Even though at no point have they referred my friend to the Ts and Cs or told her the full amount would be due if she cancelled.

Makes me think he's not a very good solicitor . . . Confused

OP posts:
Janek · 25/07/2018 21:28

So the terms and conditions are on the website now. Were they on there when she booked or have they only appeared recently?

WineAndTiramisu · 25/07/2018 21:32

I would assume, when booking a holiday, you post a deposit (that you lose if you cancel), then pay the rest, somewhere between 6-10 weeks before and you'd need to check the T&C to see how much of that you would lose if you cancelled.

There's not a company around that would let you leave paying the full amount until the last minute and expect you to pay more once you've cancelled! No one would pay it, it's their issue if they don't ask for full payment a month or two beforehand!
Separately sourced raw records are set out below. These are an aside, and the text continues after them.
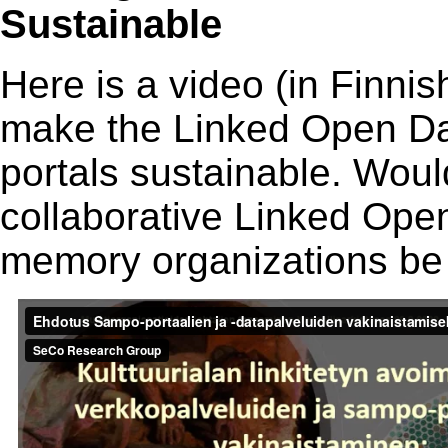
Sustainable
Here is a video (in Finni
make the Linked Open D
portals sustainable. Would
collaborative Linked Ope
memory organizations be 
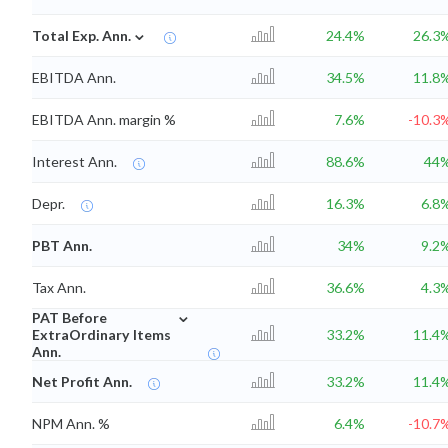
⌄
Total Exp. Ann.
24.4%
26.3
EBITDA Ann.
34.5%
11.8
EBITDA Ann. margin %
7.6%
-10.3
Interest Ann.
88.6%
44
Depr.
16.3%
6.8
PBT Ann.
34%
9.2
Tax Ann.
36.6%
4.3
⌄
PAT Before
ExtraOrdinary Items
33.2%
11.4
Ann.
Net Profit Ann.
33.2%
11.4
NPM Ann. %
6.4%
-10.7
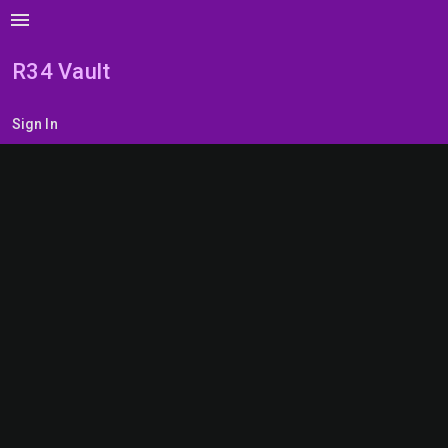
menu
R34 Vault
Sign In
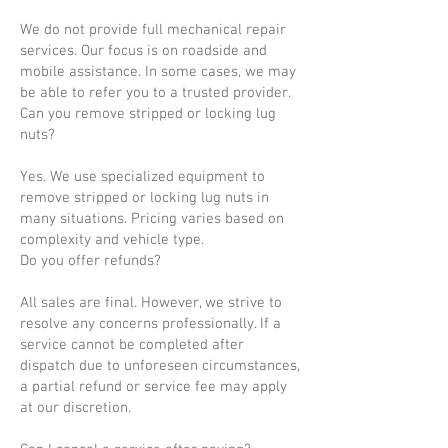
We do not provide full mechanical repair
services. Our focus is on roadside and
mobile assistance. In some cases, we may
be able to refer you to a trusted provider.
Can you remove stripped or locking lug
nuts?
Yes. We use specialized equipment to
remove stripped or locking lug nuts in
many situations. Pricing varies based on
complexity and vehicle type.
Do you offer refunds?
All sales are final. However, we strive to
resolve any concerns professionally. If a
service cannot be completed after
dispatch due to unforeseen circumstances,
a partial refund or service fee may apply
at our discretion.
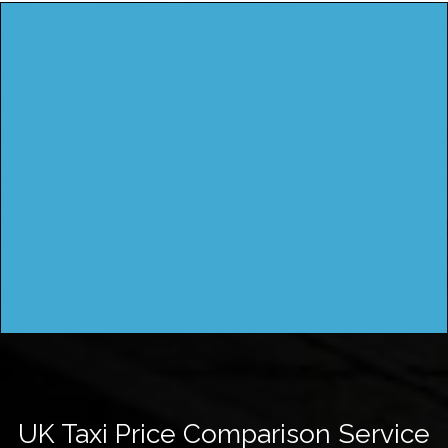
UK Taxi Price Comparison Service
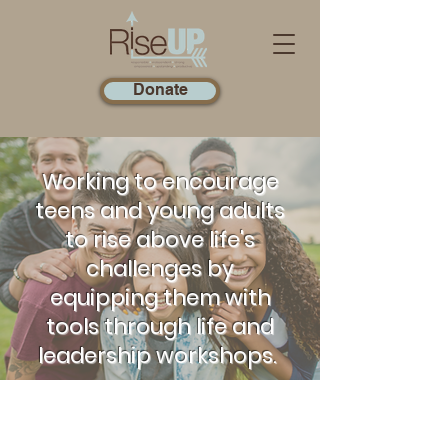
Donate
Working to encourage
teens and young adults
to rise above life's
challenges by
equipping them with
tools through life and
leadership workshops.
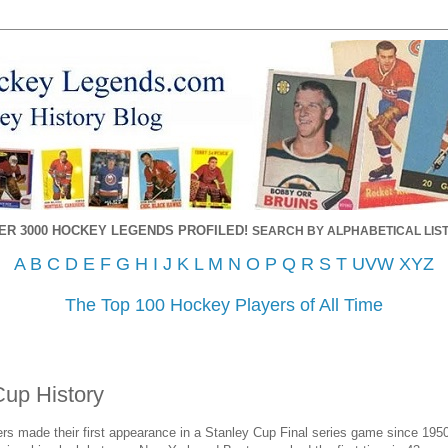
ER 3000 HOCKEY LEGENDS PROFILED!
SEARCH BY ALPHABETICAL LIST
A
B
C
D
E
F
G
H
I
J
K
L
M
N
O
P
Q
R
S
T
UVW
XYZ
The Top 100 Hockey Players of All Time
Cup History
s made their first appearance in a Stanley Cup Final series game since 1950,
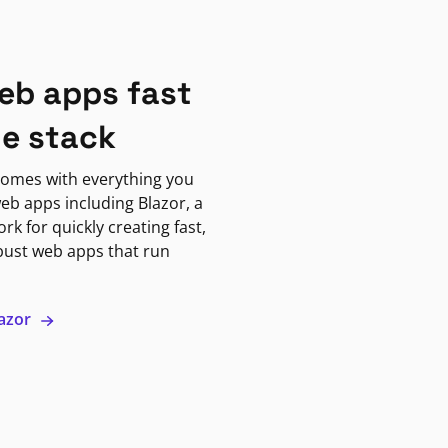
eb apps fast
ne stack
omes with everything you
eb apps including Blazor, a
k for quickly creating fast,
bust web apps that run
lazor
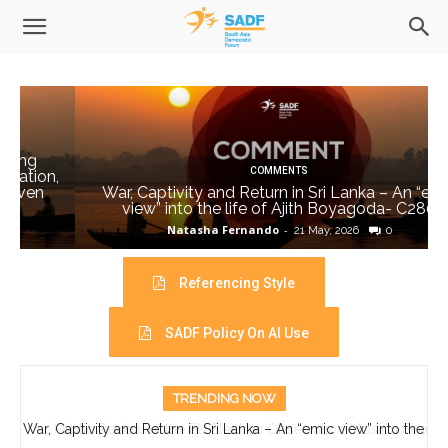
COMMENTS
,
War, Captivity and Return in Sri Lanka – An “emic
view” into the life of Ajith Boyagoda- C280
Natasha Fernando
-
21 May, 2026
0
Referencing Style
SADF Policy On AI Use
TRENDING NOW
War, Captivity and Return in Sri Lanka – An “emic view” into the
Public Review of the EU Election Observation Mission Final
Report on the 2026 Parliamentary Elections in Bangladesh
life of Ajith Boyagoda- C280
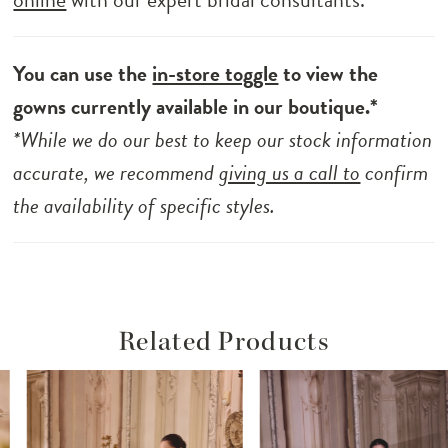
You can use the
in-store toggle
to view the
gowns currently available in our boutique.*
*While we do our best to keep our stock information
accurate, we recommend
giving us a call to
confirm
the availability of specific styles.
Related Products
ause Autoplay
revious Slide
ext Slide
Related
Skip
0
Products
to
1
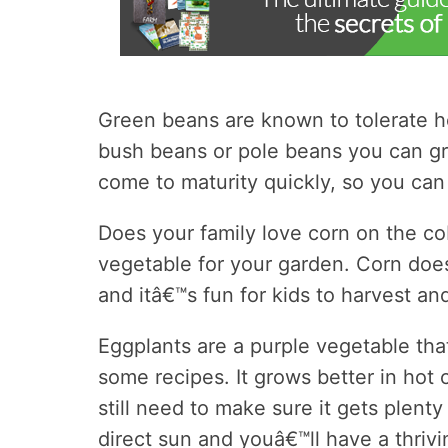
Green beans are known to tolerate he
bush beans or pole beans you can g
come to maturity quickly, so you can
Does your family love corn on the cob
vegetable for your garden. Corn doe
and itâ€™s fun for kids to harvest an
Eggplants are a purple vegetable tha
some recipes. It grows better in hot 
still need to make sure it gets plent
direct sun and youâ€™ll have a thrivi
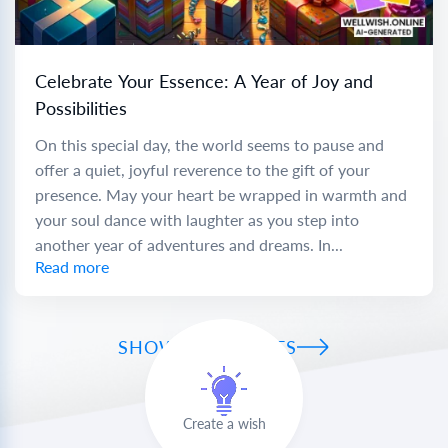
Celebrate Your Essence: A Year of Joy and
Possibilities
On this special day, the world seems to pause and
offer a quiet, joyful reverence to the gift of your
presence. May your heart be wrapped in warmth and
your soul dance with laughter as you step into
another year of adventures and dreams. In...
Read more
SHOW ALL WISHES
Create a wish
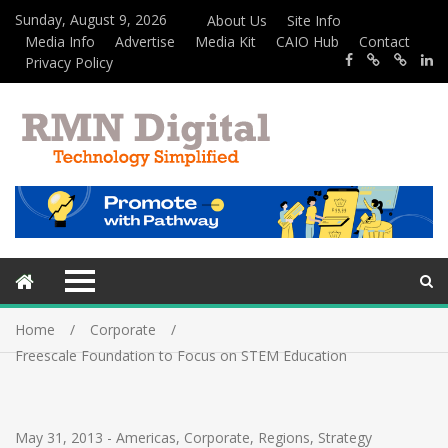
Sunday, August 9, 2026
About Us
Site Info
Media Info
Advertise
Media Kit
CAIO Hub
Contact
Privacy Policy
Home
Corporate
Freescale Foundation to Focus on STEM Education
May 31, 2013
-
Americas
,
Corporate
,
Regions
,
Strategy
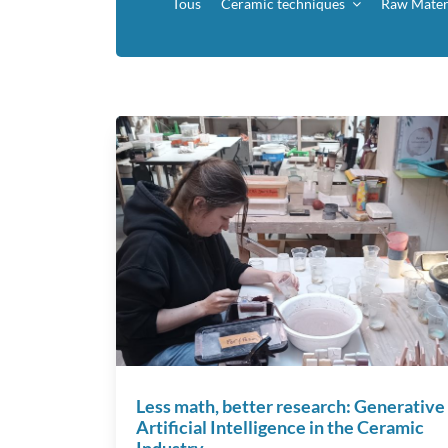
Tous
Ceramic techniques
Raw Mater
Less math, better research: Generative
Artificial Intelligence in the Ceramic
Industry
cloudtree · 25/07/2018 21:33

I think I know the husband from your OP (might not be them but would be a strange coincidence)

Caselgarcia · 25/07/2018 21:44

It sounds a bit fishy to me, he organises holidays and is a solicitor? I worked in travel agencies and we asked for full balance six weeks before departure. Then there was a sliding scale of how much money was forfeit the nearer you cancelled to the departure date. In your case you only paid the deposit before cancelling. Seems a funny way of doing business to expect money after cancelling.

HollowTalk · 25/07/2018 21:50

@cloudtree, what do you think the OP's friend should do?

I would say, OP, that with no contract and no direction to check the T&Cs on the website, she is able to just cancel now. Surely if they'd incurred expenses (eg a hotel room which couldn't be cancelled) they would have asked her for the money in advance?